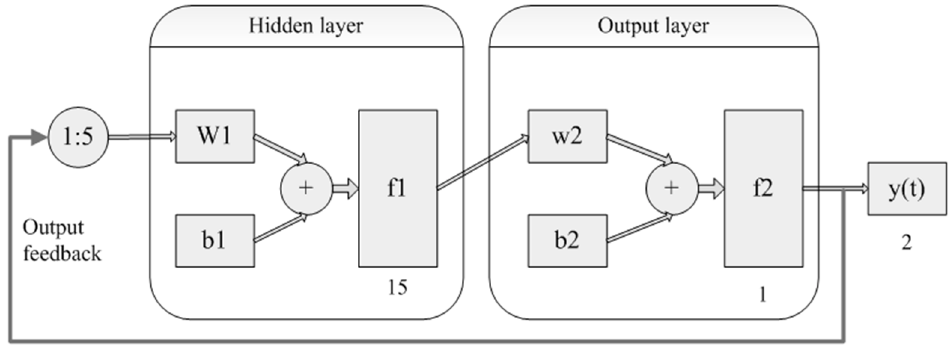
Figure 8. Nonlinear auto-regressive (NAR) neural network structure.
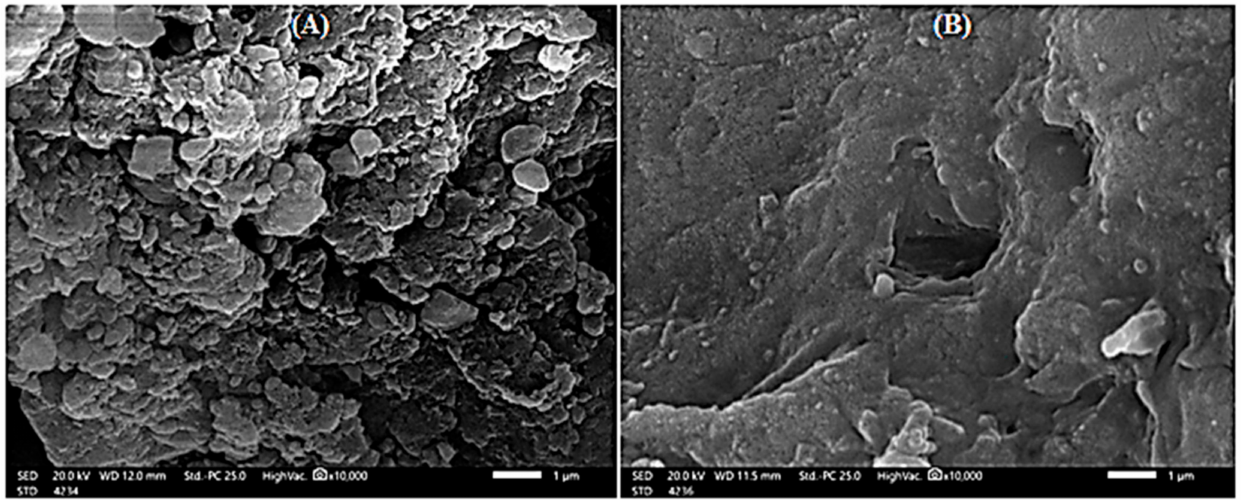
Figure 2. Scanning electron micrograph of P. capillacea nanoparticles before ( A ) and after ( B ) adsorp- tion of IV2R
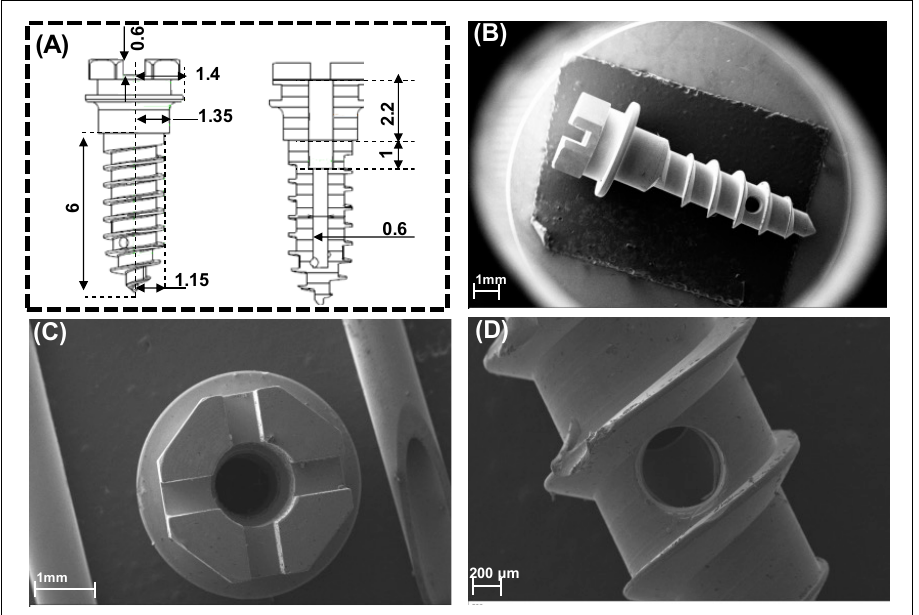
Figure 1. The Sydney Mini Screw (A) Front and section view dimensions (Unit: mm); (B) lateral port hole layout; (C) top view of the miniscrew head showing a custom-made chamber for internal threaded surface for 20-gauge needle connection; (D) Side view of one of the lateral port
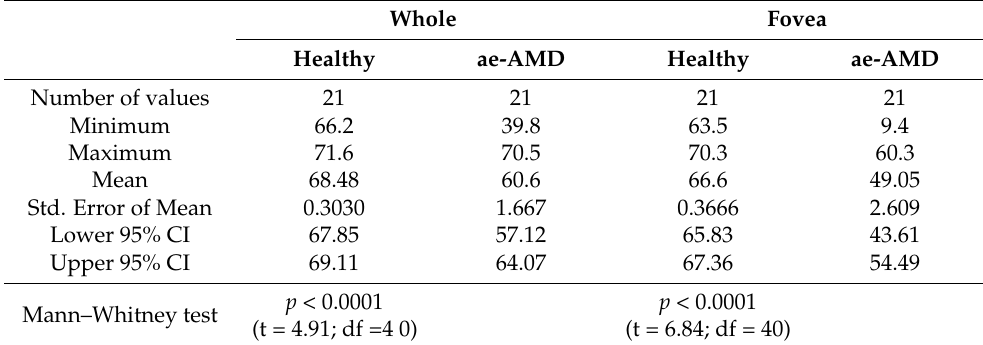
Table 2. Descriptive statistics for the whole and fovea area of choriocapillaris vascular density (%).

★ ★ ★ ★ ★

◆ PROBLEM TO WORK ON ◆
Each line above is to be duplicated exactly, and the pictures are to be omitted.

◆ EXERCISE RESPONSE ◆
Figure 8. Nonlinear auto-regressive (NAR) neural network structure.
Figure 2. Scanning electron micrograph of P. capillacea nanoparticles before ( A ) and after ( B ) adsorp- tion of IV2R
Figure 1. The Sydney Mini Screw (A) Front and section view dimensions (Unit: mm); (B) lateral port hole layout; (C) top view of the miniscrew head showing a custom-made chamber for internal threaded surface for 20-gauge needle connection; (D) Side view of one of the lateral port
Table 2. Descriptive statistics for the whole and fovea area of choriocapillaris vascular density (%).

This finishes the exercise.